Physical Chemistry Chemical Physics

Physical Chemistry Chemical Physics
CiteScore: 5.5
Self-citation Rate: 10.3%
Articles per Year: 3036

Physical Chemistry Chemical Physics (PCCP) is an international journal co-owned by 19 physical chemistry and physics societies from around the world. This journal publishes original, cutting-edge research in physical chemistry, chemical physics and biophysical chemistry. To be suitable for publication in PCCP, articles must include significant innovation and/or insight into physical chemistry; this is the most important criterion that reviewers and Editors will judge against when evaluating submissions.

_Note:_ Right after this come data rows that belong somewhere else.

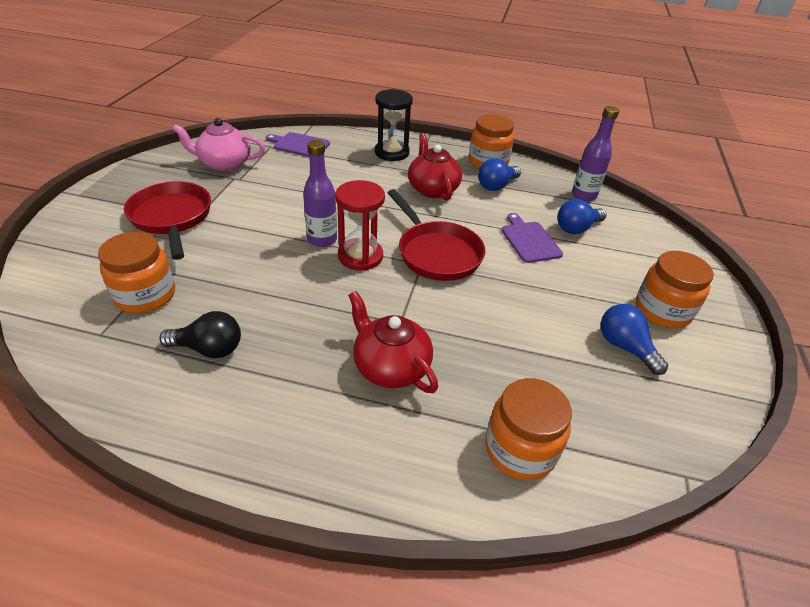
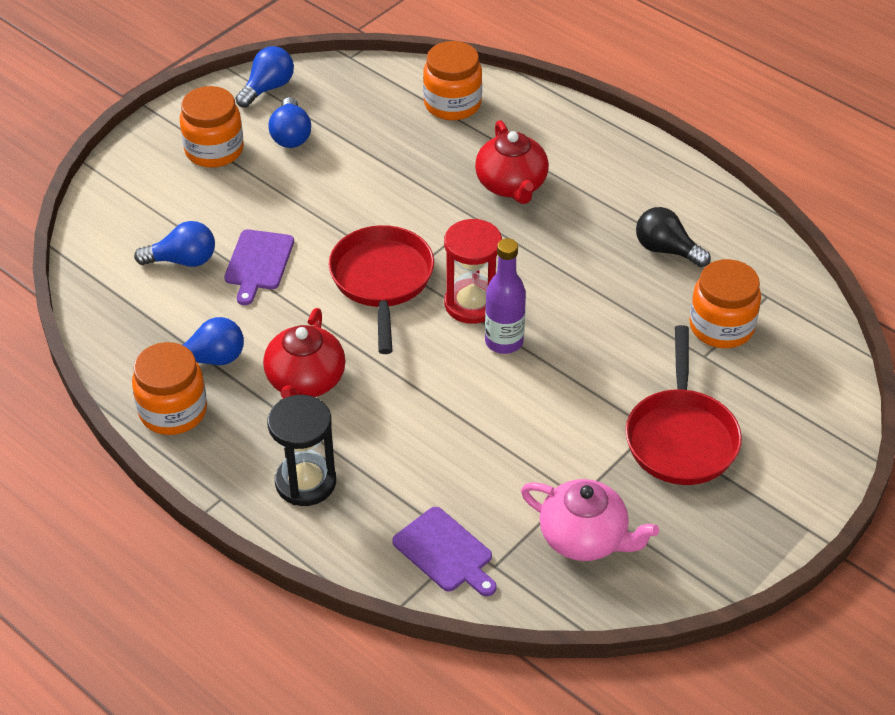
camera: 150 degrees left, 5 degrees up
(584, 195) = (109, 304): purple bottle -> none
(706, 392) = (268, 88): none -> blue light bulb

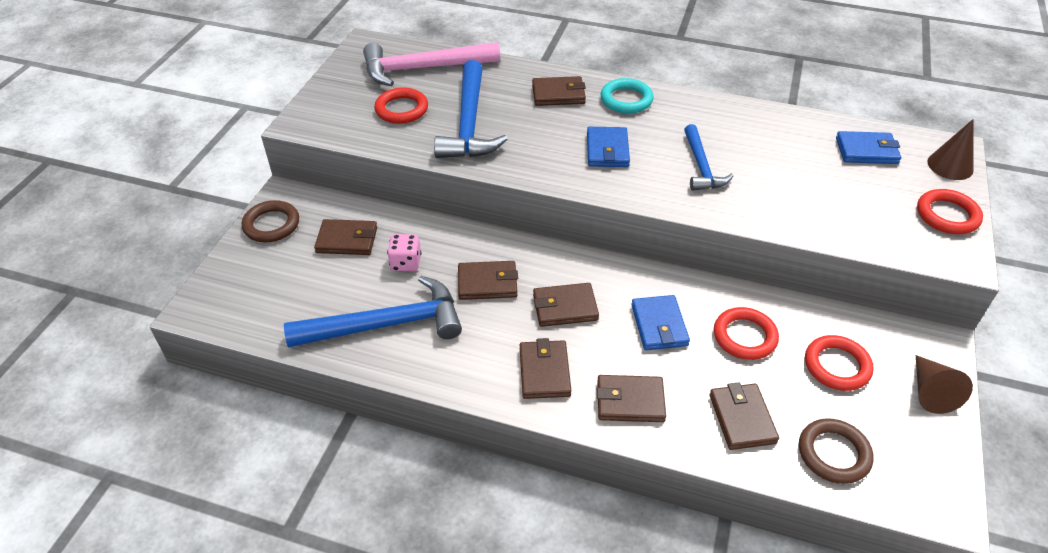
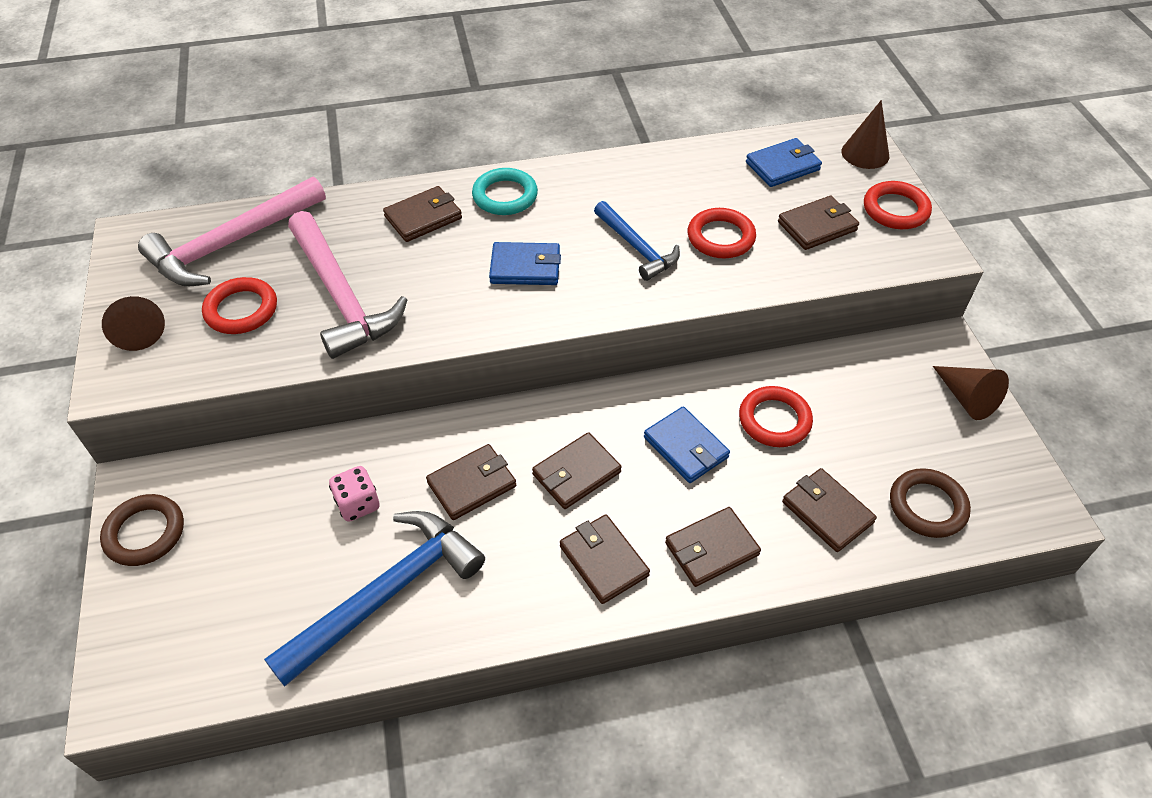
camera: 30 degrees left, 5 degrees up
(333, 99) = (137, 330): none -> brown cone
(347, 240) = (262, 508): brown wallet -> brown wallet (817, 226)
(469, 124) = (341, 296): blue hammer -> pink hammer
(607, 150) = (525, 267): blue wallet -> blue wallet turned 60 degrees counterclockwise
(837, 366) = (874, 411): red ring -> red ring (720, 237)

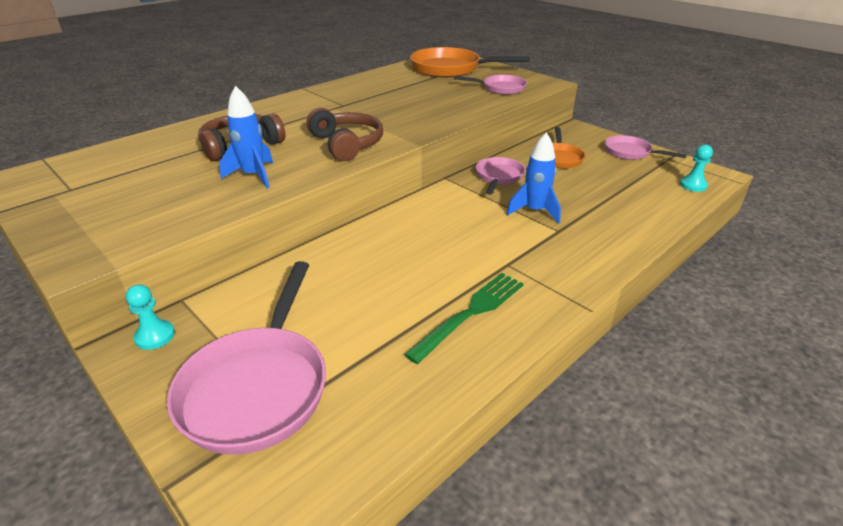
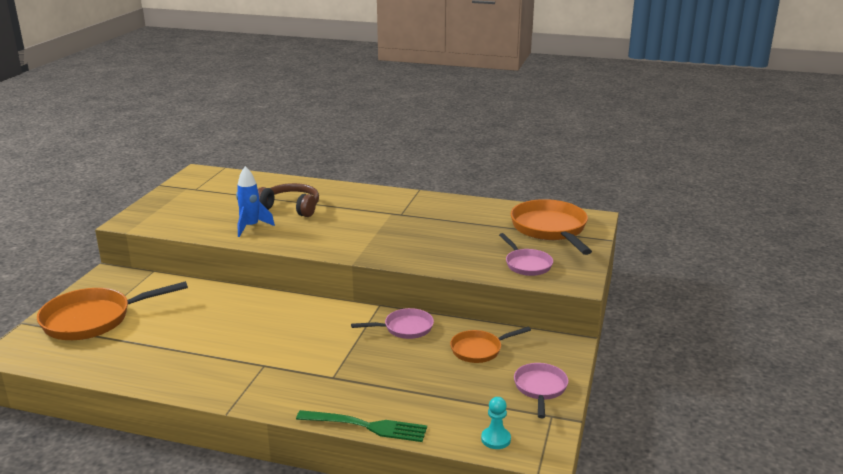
camera: 60 degrees right, 10 degrees down
(155, 336) = (119, 277): turquoise pawn -> none
(258, 387) = (93, 319): pink pan -> orange pan
(346, 144) = (327, 238): brown headphones -> none
(470, 313) = (193, 365): green fork -> green fork (366, 426)
(534, 211) = (356, 359): blue rocket -> none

The journal has a broad scope and welcomes contributions spanning experiment, theory, computation and data science. Topical coverage includes spectroscopy, dynamics, kinetics, statistical mechanics, thermodynamics, electrochemistry, catalysis, surface science, quantum mechanics, quantum computing and machine learning. Interdisciplinary research areas such as polymers and soft matter, materials, nanoscience, energy, surfaces/interfaces, and biophysical chemistry are welcomed if they demonstrate significant innovation and/or insight into physical chemistry. Joined experimental/theoretical studies are particularly appreciated when complementary and based on up-to-date approaches.